The Board of Directors gives importance to shareholders' meetings by holding the annual general meeting of shareholders once a year within 4 months from the end of the accounting period of the Company. It is considered as a duty of the Board of Directors that must attend every meeting if not attached to important missions. By organizing the meeting, the Company will send the meeting invitation letter, proxy form, along with information for meeting based on various agendas. Shareholders should receive complete notice at least 14 days before the meeting date for shareholders to make decisions on voting in various agendas. In case, the shareholder wishes to appoint another person to attend the meeting, he/she can choose to appoint a person, or independent directors of the Company can attend the meeting instead.

  1. The Company has a policy to support or promote every group of shareholders including institutional shareholders to attend the shareholders' meeting.

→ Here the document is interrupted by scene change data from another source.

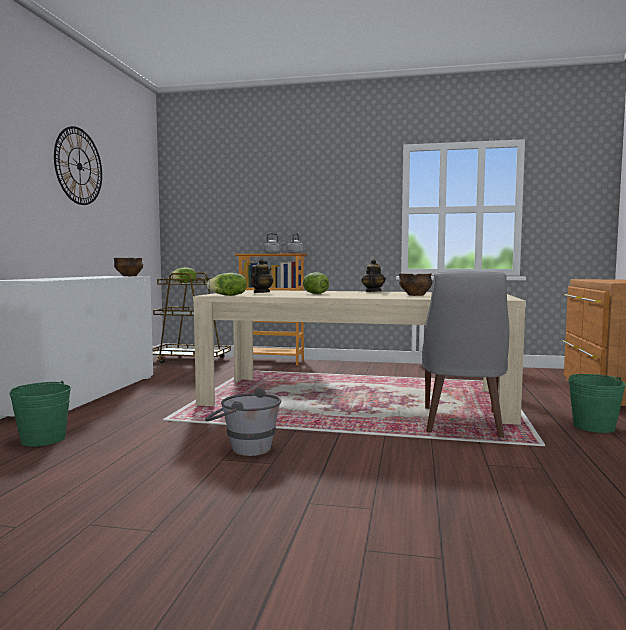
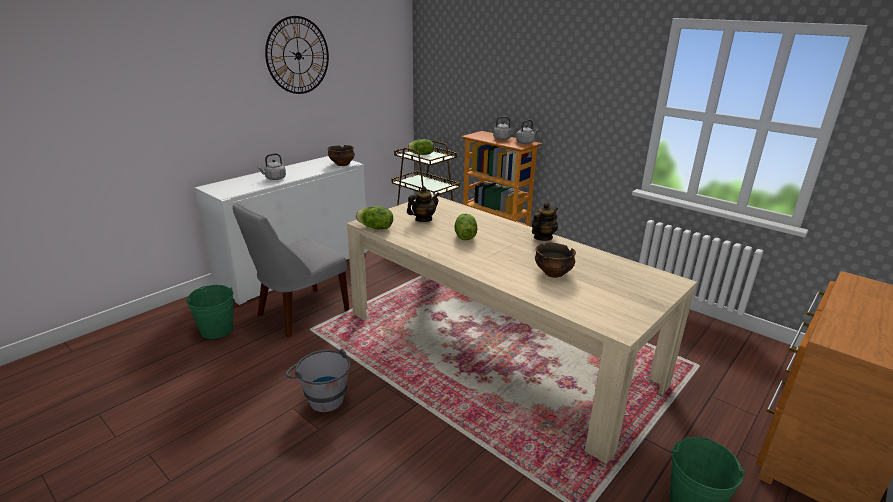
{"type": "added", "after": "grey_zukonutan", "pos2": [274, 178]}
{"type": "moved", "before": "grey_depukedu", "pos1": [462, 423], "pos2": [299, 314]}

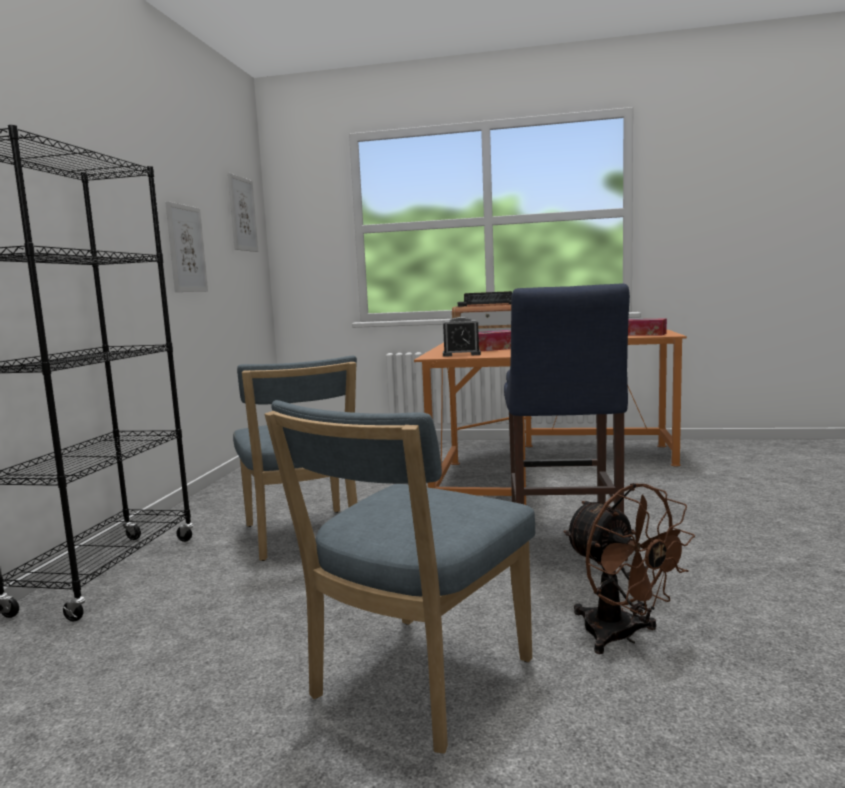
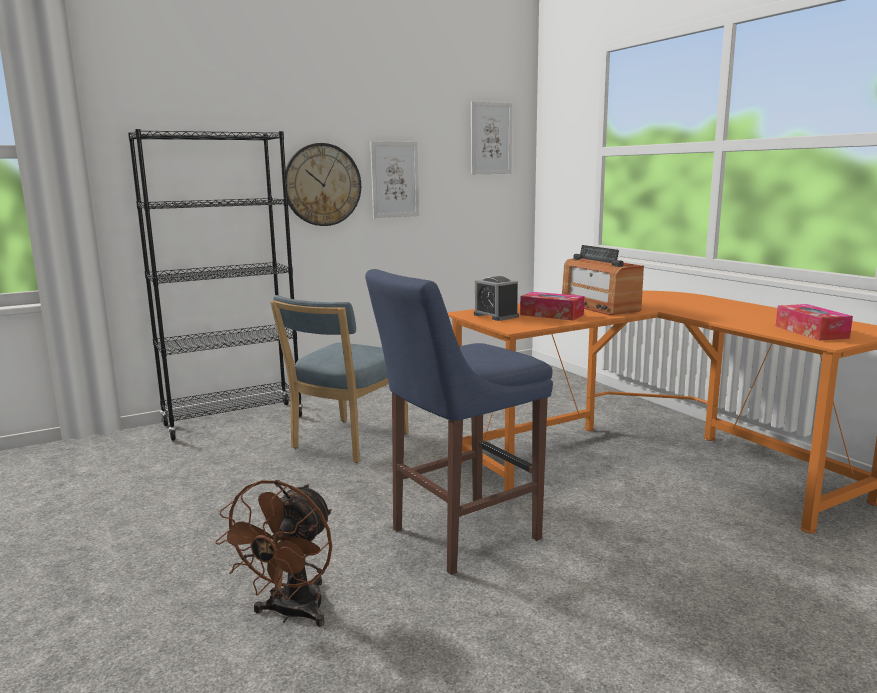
{"type": "removed", "before": "blue_depukedu", "pos1": [415, 684]}
{"type": "added", "after": "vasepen", "pos2": [322, 185]}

  2. The Company provides a website to present important information and news, such as annual and quarter financial statements report, annual information form (Form 56-1), annual report (Form 56-2), including invitation letter for the shareholders' meeting which contains information, date, time, venue, agenda of the meeting, information for each agenda decision, rules that are used in the meeting, and voting procedures which is the same information that is delivered to shareholders in the form of documents by disseminating information via the Company's website at least 30 days before the meeting as to allow shareholders to have sufficient time to study the information.
  3. The Company arranges for the shareholders' meeting by facilitating the meeting location to be in the heart of the city for convenient travel and sufficient time to conduct the meeting.
  4. The Company has given the opportunity and offered the rights to the shareholders to propose the agenda of the shareholders' meeting on matters that are considered important, and to propose a list of qualified candidates to be appointed as new directors in advance with clearly defined procedures via the Company's website.
  5. The Company gives the right to shareholders to submit questions about the meeting agenda at least 1 month before the meeting date through the Company website.
  6. The Company has encouraged shareholders to use proxy forms that shareholders can determine the voting direction, and the nomination of at least 1 independent director as an alternative to the proxy of the shareholders.
  7. The Company gives rights to the shareholders, who attended the meeting after the meeting started to have the right to vote on the agenda being considered and have not yet voted.
  8. The Company has appointed representatives from the audit office to inspect the counting of votes in the shareholders' meeting, and disclosed in the meeting minutes of the shareholders.